To Reproduce Steps to reproduce the behavior:

  1. Compare schedule.parquet and game.parquet as described above.

Expected behavior Games will be consistent across files, and a column easily delineates whether games are regular season or not.

I am entirely open to the fact that the files are exactly as intended and I am just missing something that explains the discrepancies, let me know if that is the case. Thanks!

droher commented 8 months ago

1) See this issue here - https://github.com/droher/boxball/issues/68. Game type was not included in the raw files until this summer, and there's no released version of the game parsing software that creates a column out of it. Hopefully I can manage to get it into the game file on the next update. I made a custom CSV that I linked in that issue to hold you over in the meantime. (https://github.com/droher/boxball/files/11984000/game_types.csv)

2) It sounds like this was an issue for you primarily as a function of 1), but in case you're still interested in using them, the explanation is here: https://www.retrosheet.org/schedule/index.html Those are the original schedules before postponements and rescheduling. A valuable historical dataset to have on its own, but not for this particular purpose.

JRice15 commented 8 months ago
  1. Thanks, that csv will work for my purposes. I really appreciate the project!

  2. Maybe a simple README file could be included with the data files that makes clear what each file is representing, so others don't run into the same confusion. The fact that 'postponement_indicator' and 'makeup_dates' columns exist in schedule.parquet and are all-null as far as I can tell made me assume that the problem was not caused of rescheduling, but maybe those columns are incorrect or incomplete.

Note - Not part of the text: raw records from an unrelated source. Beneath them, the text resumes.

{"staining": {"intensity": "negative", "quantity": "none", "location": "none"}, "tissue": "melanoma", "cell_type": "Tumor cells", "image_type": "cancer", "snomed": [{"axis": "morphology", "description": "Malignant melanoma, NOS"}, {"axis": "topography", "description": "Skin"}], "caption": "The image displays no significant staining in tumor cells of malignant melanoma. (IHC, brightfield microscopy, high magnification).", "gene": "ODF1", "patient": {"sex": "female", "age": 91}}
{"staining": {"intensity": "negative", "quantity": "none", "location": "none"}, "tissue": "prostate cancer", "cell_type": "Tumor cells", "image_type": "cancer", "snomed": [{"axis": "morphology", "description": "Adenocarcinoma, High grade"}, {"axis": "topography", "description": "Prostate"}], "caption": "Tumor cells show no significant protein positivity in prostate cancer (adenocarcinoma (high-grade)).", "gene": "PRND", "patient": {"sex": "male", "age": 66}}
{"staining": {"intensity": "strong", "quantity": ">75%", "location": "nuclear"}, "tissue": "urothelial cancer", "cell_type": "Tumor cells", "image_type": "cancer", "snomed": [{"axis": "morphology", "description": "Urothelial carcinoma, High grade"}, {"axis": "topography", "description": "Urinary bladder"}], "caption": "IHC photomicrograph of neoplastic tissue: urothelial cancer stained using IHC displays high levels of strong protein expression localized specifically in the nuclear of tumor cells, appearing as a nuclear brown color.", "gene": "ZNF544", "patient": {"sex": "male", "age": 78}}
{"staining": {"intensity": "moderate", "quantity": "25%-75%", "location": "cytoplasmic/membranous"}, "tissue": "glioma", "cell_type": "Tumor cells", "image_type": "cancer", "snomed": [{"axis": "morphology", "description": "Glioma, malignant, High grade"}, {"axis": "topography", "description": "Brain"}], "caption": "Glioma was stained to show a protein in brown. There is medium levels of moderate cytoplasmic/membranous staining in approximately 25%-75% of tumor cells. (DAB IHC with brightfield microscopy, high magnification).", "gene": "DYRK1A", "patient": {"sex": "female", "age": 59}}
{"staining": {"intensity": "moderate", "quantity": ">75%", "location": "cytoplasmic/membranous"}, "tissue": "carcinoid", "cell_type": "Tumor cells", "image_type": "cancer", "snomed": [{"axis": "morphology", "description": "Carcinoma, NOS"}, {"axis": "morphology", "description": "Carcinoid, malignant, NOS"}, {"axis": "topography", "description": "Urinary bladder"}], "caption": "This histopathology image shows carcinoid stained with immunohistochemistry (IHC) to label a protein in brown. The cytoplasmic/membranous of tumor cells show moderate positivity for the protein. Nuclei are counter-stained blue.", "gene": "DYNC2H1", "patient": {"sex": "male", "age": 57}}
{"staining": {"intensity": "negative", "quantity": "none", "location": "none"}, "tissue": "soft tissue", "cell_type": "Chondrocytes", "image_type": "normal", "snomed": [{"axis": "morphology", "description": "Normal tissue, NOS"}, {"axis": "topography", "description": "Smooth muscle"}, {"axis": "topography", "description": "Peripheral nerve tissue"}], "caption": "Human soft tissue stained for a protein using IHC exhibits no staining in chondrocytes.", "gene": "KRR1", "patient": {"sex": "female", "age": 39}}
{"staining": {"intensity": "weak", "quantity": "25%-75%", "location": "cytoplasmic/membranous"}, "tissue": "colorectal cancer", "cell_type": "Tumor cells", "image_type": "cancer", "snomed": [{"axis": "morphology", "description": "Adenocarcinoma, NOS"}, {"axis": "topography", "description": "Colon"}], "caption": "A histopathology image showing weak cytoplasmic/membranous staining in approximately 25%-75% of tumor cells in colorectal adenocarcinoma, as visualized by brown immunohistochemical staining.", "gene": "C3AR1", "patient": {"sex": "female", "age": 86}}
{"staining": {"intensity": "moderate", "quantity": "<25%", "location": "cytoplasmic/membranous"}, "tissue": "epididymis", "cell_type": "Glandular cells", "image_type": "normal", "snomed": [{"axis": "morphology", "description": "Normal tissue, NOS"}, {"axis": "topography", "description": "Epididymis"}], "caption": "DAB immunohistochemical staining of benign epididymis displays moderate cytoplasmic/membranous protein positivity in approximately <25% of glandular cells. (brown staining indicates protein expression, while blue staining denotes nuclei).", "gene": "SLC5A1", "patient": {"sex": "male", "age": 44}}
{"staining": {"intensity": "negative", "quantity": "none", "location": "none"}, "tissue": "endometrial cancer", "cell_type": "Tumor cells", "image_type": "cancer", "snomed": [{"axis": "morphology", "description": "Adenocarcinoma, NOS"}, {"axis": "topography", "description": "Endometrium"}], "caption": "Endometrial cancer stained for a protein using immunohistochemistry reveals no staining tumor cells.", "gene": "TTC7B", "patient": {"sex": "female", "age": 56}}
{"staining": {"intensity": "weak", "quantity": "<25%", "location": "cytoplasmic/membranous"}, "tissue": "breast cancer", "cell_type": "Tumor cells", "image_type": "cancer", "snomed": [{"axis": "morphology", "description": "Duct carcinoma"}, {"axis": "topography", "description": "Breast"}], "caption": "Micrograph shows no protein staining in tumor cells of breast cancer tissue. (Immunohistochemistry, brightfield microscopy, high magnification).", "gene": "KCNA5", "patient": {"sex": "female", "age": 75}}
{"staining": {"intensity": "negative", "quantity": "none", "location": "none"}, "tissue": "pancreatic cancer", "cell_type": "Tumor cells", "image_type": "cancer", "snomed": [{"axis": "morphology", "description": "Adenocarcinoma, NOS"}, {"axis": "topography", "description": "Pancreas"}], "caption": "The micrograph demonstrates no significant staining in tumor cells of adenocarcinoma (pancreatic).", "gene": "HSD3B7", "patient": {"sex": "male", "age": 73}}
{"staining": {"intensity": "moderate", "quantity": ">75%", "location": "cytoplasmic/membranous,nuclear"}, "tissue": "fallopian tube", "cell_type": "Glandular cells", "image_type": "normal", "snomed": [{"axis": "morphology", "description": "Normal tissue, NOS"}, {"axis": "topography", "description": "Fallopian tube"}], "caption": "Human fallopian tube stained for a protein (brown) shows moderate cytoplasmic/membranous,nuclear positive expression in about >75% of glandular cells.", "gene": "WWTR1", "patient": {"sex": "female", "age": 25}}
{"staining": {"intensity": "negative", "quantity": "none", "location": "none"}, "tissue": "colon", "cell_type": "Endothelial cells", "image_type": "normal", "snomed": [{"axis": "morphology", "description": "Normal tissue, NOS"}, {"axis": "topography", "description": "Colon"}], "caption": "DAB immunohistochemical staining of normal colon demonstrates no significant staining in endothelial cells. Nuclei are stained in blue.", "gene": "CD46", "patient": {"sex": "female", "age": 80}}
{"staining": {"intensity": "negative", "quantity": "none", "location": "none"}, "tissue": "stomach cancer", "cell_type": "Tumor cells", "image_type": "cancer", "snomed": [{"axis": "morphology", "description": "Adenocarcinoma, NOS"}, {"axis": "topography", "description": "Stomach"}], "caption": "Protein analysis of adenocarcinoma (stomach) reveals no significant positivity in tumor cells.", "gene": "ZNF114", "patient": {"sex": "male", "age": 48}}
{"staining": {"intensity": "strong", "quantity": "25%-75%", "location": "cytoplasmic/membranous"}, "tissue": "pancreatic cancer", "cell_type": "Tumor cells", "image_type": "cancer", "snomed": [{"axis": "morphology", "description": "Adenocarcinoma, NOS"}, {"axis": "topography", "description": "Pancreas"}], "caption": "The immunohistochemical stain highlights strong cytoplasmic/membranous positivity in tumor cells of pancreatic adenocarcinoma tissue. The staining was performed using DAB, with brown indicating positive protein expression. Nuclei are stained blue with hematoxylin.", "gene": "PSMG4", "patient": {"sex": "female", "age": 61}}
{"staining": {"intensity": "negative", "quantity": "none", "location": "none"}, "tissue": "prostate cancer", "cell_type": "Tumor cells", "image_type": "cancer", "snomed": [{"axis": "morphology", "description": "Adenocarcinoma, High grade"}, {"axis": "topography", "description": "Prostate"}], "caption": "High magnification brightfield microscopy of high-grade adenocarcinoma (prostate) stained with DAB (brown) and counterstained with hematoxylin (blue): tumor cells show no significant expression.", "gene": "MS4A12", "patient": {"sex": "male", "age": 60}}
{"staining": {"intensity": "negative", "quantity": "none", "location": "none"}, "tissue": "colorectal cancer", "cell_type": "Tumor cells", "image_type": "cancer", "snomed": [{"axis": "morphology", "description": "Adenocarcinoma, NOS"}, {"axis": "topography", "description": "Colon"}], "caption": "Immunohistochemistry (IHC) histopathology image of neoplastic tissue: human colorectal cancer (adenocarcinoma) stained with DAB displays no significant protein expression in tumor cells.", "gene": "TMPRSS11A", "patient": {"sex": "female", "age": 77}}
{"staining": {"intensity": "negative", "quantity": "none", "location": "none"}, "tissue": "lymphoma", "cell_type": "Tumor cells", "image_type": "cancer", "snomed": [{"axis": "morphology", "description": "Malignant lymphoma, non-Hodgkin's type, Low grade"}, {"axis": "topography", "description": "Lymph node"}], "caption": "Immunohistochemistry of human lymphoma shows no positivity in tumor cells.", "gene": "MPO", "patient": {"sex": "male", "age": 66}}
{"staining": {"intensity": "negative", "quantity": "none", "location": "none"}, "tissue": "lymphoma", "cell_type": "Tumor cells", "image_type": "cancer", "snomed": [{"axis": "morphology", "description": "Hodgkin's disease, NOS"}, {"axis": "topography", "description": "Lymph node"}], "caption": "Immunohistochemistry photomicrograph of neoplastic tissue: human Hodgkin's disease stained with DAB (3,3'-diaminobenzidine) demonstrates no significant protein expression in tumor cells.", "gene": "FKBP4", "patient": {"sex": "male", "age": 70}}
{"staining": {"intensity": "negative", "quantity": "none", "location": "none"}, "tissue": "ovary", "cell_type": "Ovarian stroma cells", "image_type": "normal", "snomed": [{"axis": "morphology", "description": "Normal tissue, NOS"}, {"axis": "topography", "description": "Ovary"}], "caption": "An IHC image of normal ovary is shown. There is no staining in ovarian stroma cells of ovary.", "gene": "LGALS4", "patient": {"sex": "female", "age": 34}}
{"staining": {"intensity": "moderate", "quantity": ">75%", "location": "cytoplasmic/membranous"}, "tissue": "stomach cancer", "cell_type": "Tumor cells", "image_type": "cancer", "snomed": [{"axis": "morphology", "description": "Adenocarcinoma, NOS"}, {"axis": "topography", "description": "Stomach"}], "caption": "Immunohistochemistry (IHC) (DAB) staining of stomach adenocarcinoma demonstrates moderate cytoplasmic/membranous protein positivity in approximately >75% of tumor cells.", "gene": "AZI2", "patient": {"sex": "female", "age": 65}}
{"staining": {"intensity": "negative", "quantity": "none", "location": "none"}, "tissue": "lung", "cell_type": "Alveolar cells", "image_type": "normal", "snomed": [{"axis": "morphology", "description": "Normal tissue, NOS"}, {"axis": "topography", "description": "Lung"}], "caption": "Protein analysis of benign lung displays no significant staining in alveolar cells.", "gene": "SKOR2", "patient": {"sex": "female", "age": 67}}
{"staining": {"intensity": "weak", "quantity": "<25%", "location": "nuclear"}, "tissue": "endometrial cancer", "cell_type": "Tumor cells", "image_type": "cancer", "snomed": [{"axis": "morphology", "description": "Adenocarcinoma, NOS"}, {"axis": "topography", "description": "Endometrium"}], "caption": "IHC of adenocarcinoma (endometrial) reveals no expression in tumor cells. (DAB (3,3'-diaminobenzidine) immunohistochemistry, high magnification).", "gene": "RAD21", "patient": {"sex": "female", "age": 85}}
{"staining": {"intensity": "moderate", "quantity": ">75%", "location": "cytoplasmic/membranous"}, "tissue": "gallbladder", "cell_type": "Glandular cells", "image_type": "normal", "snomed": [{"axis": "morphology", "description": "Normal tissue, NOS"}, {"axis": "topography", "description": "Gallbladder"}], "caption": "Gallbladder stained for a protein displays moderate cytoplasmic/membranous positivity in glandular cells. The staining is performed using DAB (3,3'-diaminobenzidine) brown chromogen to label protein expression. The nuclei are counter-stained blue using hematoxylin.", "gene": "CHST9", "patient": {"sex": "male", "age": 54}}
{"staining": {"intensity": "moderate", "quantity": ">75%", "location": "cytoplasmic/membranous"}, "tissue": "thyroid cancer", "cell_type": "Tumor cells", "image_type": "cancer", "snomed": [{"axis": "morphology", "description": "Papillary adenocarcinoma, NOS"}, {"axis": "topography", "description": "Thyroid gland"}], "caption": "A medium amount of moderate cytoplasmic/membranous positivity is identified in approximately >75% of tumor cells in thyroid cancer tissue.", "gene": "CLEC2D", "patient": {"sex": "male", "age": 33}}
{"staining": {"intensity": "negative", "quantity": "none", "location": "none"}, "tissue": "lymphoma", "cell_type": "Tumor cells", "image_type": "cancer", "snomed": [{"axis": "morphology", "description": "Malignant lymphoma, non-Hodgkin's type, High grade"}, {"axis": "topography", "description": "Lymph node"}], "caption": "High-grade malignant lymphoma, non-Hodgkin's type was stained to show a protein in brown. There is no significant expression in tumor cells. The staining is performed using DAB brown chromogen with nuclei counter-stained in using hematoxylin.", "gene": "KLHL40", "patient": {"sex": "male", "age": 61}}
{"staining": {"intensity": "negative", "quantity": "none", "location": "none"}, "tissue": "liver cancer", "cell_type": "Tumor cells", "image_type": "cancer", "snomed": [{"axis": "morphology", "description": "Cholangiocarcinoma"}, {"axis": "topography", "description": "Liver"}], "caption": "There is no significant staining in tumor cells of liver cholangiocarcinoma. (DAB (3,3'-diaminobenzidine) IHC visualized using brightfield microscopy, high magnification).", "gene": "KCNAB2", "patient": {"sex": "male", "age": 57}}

droher commented 8 months ago

The readme has a link to the schema doc, perhaps not prominently enough, where you can find the schedule doc. I just pulled the schedule.parquet file down from OneDrive and see plenty of non-null values in those columns, but there is a 2020 bug.

The error is coming from the extract step - 2020 is the only year with two different schedule files, one for the original and one for the revised, and the glob is picking up both. I'll fix that in the code and the data should be correct in the next release. Thanks for the catch! If this is the only 2020-related bug in the data I'll be pleasantly surprised.

JRice15 commented 8 months ago

You're right, I amend my statement to: 'postponement_indicator' is all-null in 2021 and 2022 only. When grouping the entire schedules table by year, I see zero postponements for 2021 and 2022, while every other year has at least 20 or so.

droher commented 8 months ago

Yep, that's definitely a bug - this time from gaps in the data that have since been corrected by Retrosheet. Those years will be filled on the next release (which I'm guessing I'll have up here in December).

JRice15 commented 8 months ago

Great, thanks for your diligence and quick responses!